Editor’s note: The following story was written by a student in Professor Nadia White’s Public Affairs Reporting class

at the University of Montana. You are free to share or publish this story provided you retain the reporter’s byline. Questions? Email nadia.white@umontana.edu.

Ron Stoker emphasizes experience in bid for fourth term By MEGAN GYERMEK Rep. Ronald E. Stoker is confident and at ease campaigning in his final bid for the House seat he has held for three terms.

“I am a die hard conservative when it comes to small government,” said Stoker, whose local and modest campaign effort mirrors his own style.

Affiliation, he said, forms a solid foundation and guides his decision-making as he strives to represent Montana. Stoker said he is pro-life, family values and what he calls the foundation of the Republican party.

Western Montana and the Bitterroot Valley are changing and the influx of new residents is affecting Stoker’s campaign. Historically, Republicans have a winning reputation in the valley. Newcomers are changing the political demographics, and incumbents like Stoker feel they need to make an extra effort to familiarize new Montanans with local issues.

Stoker is the current Montana House representative for District 87, which encompasses the Lower Bitterroot Valley along the Idaho border. Stoker is seeking his fourth and final consecutive term in the state House of Representatives. He is challenged this year by

Democrat Peter Rosten, a relatively new resident of the valley.
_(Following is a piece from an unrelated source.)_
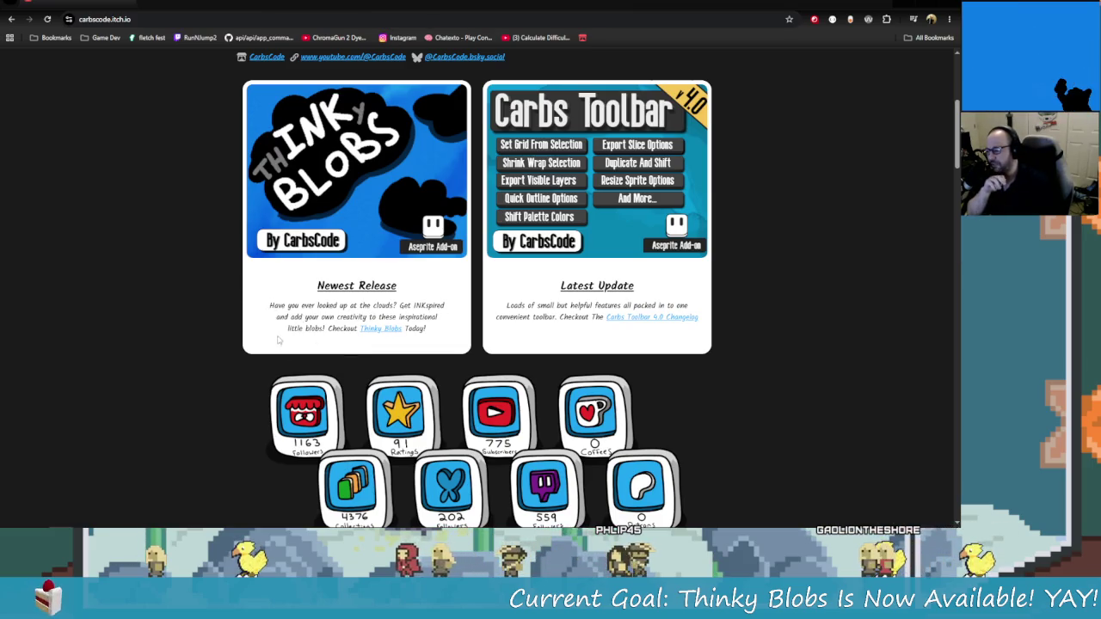
left_click_drag(362, 305, 301, 316)
left_click(345, 326)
Stoker emphasizes his own extended Montana residency and his solid foundation as a conservative Republican when he talks about Rosten. Rosten is a newcomer to Montana and politics, but has direct issues he plans to address. Included in his concerns are Montana jobs, education funding and healthcare.
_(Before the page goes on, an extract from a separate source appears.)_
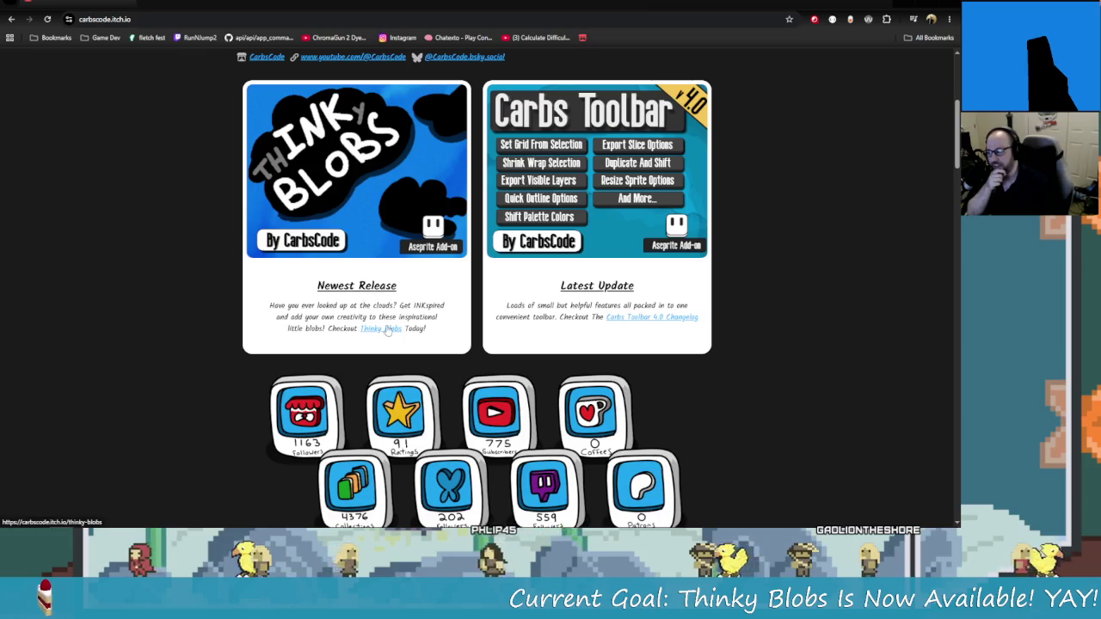
scroll(744, 465, "up", 3)
scroll(745, 465, "down", 3)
“I think Ron would have a fundamental difference with me, if you applied the DemocratRepublican ties,” Rosten said.

Stoker was born in Del Carbon, Colo., and traveled from coast to coast, attending school on the east coast at Rutgers University. There he received his master’s and bachelor’s in animal science. Finally settling outside of Hamilton, Stoker has been involved in Montana government since about 1996 when he filled a neighbors spot as a precinct captain.

In the House, Stoker is chair of the Human Services committee, and vice chair of the Ethics and Judiciary committee. Since 2005 Stoker and the Judiciary Committee have considered 240 bills. That is more than any other committee and represents a tremendoud amount of time and effort, he said. Of these, 40 have moved to the floor to be voted on by the House.

Stoker has for the next two years if he is elected. Sen. Daniel McGee of Laurel recently selected Stoker, to carry a bill in the making relating to judges placement of convicted criminals.

Stoker has been endorsed by the Montana State Shooting Association, the Century Gaming PAC which comprises people who own slot machines, and the Hospitality PAC, which includes restaurants, bars and casino facilities.